- Data for processing:
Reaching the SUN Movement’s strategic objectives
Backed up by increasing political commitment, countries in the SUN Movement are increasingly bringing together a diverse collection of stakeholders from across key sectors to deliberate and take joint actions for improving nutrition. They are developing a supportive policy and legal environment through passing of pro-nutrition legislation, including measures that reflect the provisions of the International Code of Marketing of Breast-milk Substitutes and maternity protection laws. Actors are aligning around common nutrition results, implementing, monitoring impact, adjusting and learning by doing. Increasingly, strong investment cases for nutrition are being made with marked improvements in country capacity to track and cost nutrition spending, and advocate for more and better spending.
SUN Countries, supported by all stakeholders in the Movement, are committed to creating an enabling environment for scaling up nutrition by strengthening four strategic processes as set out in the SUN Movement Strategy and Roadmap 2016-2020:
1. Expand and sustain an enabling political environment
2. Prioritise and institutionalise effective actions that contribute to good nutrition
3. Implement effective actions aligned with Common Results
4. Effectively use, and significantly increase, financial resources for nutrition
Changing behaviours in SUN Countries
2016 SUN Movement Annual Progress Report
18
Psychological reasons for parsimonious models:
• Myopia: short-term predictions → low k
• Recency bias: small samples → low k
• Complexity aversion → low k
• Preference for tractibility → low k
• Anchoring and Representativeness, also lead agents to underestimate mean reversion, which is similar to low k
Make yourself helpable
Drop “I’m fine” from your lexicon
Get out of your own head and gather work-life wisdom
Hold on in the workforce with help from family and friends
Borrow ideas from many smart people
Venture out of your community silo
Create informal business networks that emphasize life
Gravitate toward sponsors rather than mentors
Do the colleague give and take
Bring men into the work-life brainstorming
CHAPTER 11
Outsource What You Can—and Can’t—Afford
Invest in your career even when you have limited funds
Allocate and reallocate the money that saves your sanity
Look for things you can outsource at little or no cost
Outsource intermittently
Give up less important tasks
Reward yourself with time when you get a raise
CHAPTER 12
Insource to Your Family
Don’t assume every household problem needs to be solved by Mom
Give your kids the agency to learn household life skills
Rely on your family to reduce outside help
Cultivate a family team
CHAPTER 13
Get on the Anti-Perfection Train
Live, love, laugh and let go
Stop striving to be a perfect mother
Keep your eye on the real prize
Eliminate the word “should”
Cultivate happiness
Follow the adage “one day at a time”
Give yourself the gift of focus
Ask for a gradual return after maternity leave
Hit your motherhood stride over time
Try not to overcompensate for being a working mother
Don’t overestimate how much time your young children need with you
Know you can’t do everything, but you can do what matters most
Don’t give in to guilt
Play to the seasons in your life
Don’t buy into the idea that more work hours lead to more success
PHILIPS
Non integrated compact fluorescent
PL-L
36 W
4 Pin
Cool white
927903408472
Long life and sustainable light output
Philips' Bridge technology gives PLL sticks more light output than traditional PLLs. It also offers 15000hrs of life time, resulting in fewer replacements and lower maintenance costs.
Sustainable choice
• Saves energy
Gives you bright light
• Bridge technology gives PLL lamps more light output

- What you need to do:
Reproduce the data in full, precisely as given.

- Response to the exercise:
Reaching the SUN Movement’s strategic objectives
Backed up by increasing political commitment, countries in the SUN Movement are increasingly bringing together a diverse collection of stakeholders from across key sectors to deliberate and take joint actions for improving nutrition. They are developing a supportive policy and legal environment through passing of pro-nutrition legislation, including measures that reflect the provisions of the International Code of Marketing of Breast-milk Substitutes and maternity protection laws. Actors are aligning around common nutrition results, implementing, monitoring impact, adjusting and learning by doing. Increasingly, strong investment cases for nutrition are being made with marked improvements in country capacity to track and cost nutrition spending, and advocate for more and better spending.
SUN Countries, supported by all stakeholders in the Movement, are committed to creating an enabling environment for scaling up nutrition by strengthening four strategic processes as set out in the SUN Movement Strategy and Roadmap 2016-2020:
1. Expand and sustain an enabling political environment
2. Prioritise and institutionalise effective actions that contribute to good nutrition
3. Implement effective actions aligned with Common Results
4. Effectively use, and significantly increase, financial resources for nutrition
Changing behaviours in SUN Countries
2016 SUN Movement Annual Progress Report
18
Psychological reasons for parsimonious models:
• Myopia: short-term predictions → low k
• Recency bias: small samples → low k
• Complexity aversion → low k
• Preference for tractibility → low k
• Anchoring and Representativeness, also lead agents to underestimate mean reversion, which is similar to low k
Make yourself helpable
Drop “I’m fine” from your lexicon
Get out of your own head and gather work-life wisdom
Hold on in the workforce with help from family and friends
Borrow ideas from many smart people
Venture out of your community silo
Create informal business networks that emphasize life
Gravitate toward sponsors rather than mentors
Do the colleague give and take
Bring men into the work-life brainstorming
CHAPTER 11
Outsource What You Can—and Can’t—Afford
Invest in your career even when you have limited funds
Allocate and reallocate the money that saves your sanity
Look for things you can outsource at little or no cost
Outsource intermittently
Give up less important tasks
Reward yourself with time when you get a raise
CHAPTER 12
Insource to Your Family
Don’t assume every household problem needs to be solved by Mom
Give your kids the agency to learn household life skills
Rely on your family to reduce outside help
Cultivate a family team
CHAPTER 13
Get on the Anti-Perfection Train
Live, love, laugh and let go
Stop striving to be a perfect mother
Keep your eye on the real prize
Eliminate the word “should”
Cultivate happiness
Follow the adage “one day at a time”
Give yourself the gift of focus
Ask for a gradual return after maternity leave
Hit your motherhood stride over time
Try not to overcompensate for being a working mother
Don’t overestimate how much time your young children need with you
Know you can’t do everything, but you can do what matters most
Don’t give in to guilt
Play to the seasons in your life
Don’t buy into the idea that more work hours lead to more success
PHILIPS
Non integrated compact fluorescent
PL-L
36 W
4 Pin
Cool white
927903408472
Long life and sustainable light output
Philips' Bridge technology gives PLL sticks more light output than traditional PLLs. It also offers 15000hrs of life time, resulting in fewer replacements and lower maintenance costs.
Sustainable choice
• Saves energy
Gives you bright light
• Bridge technology gives PLL lamps more light output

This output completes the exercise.